Shortly after the Christmas fight, Lucille Bamonte fled to Hawaii
with her lover. Tony did not see his mother for two years. He hated her for what she had done, breaking the family up, treating the children like they didn’t matter, forcing his father to jail. For a while, he lived with his maternal grandfather, but then he died. With the three closest people in his life gone—his father in jail, his mother in the Pacific, his grandfather dead—the boy retreated into his inner self, trying to escape the closed and frightened world where adults beat each other up and were always leaving each other. Every time somebody turned to exit, he thought, could be the last.

Once out of jail, Bull Bamonte took the kids to a logging camp in the northern part of Pend Oreille County, one of the last truly wild areas in the American West. Red cedar, Douglas fir, tamarack, and ponderosa pine all grew to great heights in the Selkirk Mountains. The elevation was high enough to knock down the clouds and squeeze out sufficient rainfall, so the forest was more like that of the western Cascades than the drier pine woods of eastern Washington.

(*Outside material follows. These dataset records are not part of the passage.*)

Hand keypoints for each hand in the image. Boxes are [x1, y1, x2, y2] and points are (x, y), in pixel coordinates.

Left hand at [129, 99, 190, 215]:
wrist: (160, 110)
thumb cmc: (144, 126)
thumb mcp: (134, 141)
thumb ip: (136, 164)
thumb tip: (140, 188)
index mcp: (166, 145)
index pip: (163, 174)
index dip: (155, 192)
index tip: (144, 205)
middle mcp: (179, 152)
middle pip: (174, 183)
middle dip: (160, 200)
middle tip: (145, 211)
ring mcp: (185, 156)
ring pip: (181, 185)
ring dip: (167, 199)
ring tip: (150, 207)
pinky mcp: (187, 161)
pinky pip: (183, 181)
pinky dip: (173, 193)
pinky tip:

Tony slept on a straw mat on the floor of a tent. At night he listened to the labored breathing of his father as he coughed up the accumulated residue from years in the Silver Valley. But as long as the boy could hear his father’s chest heaving in and out, he was happy—it meant that Bull was alive. Most mornings, he would not let his father go off to work without him; while he should have been in school Tony insisted on following Bull to the logging camps in the woods. The willowy kid became the shadow of Bull, the tree-cutting machine, a man who worked twelve and fourteen hours a day, logging and skinning small cedars in the mountains around Metaline Falls. Bull’s dream was to save enough money to buy his own small mine, and then he hoped to strike it rich in this land where the rivers carried gold nuggets downstream, and the rock walls glistened with galena.

After several months in the tent, the family moved into a one-room cabin, two hundred square feet, with three windows. Tony slept on an old service cot with “United States Army” stamped on the side. There was no running water or electricity inside the cabin, but it sat beside a creek that was full of trout and attracted deer. Food was never any farther than the wild game outside the cabin door; his father killed a deer every six weeks or so. But Tony grew to hate the
taste of venison. Even now, he cannot go near deer meat without thinking of the time spent inside the one-room cabin. In the depths of winter, they moved into an abandoned dance hall, the Red Rooster, a few miles north of Metaline Falls. The old beer hall, which had roared with timber workers and their women during Prohibition, had been silent for a number of years. The stench of alcohol remained, and the walls were pockmarked from the shrapnel of bar fights. But for a seven-year-old boy, it was a mansion, an indoor frontier. The Bamontes set up their home on the hardwood dance floor and cooked meals on the giant wood stove. One of Tony’s jobs was to make sure the fire never went out.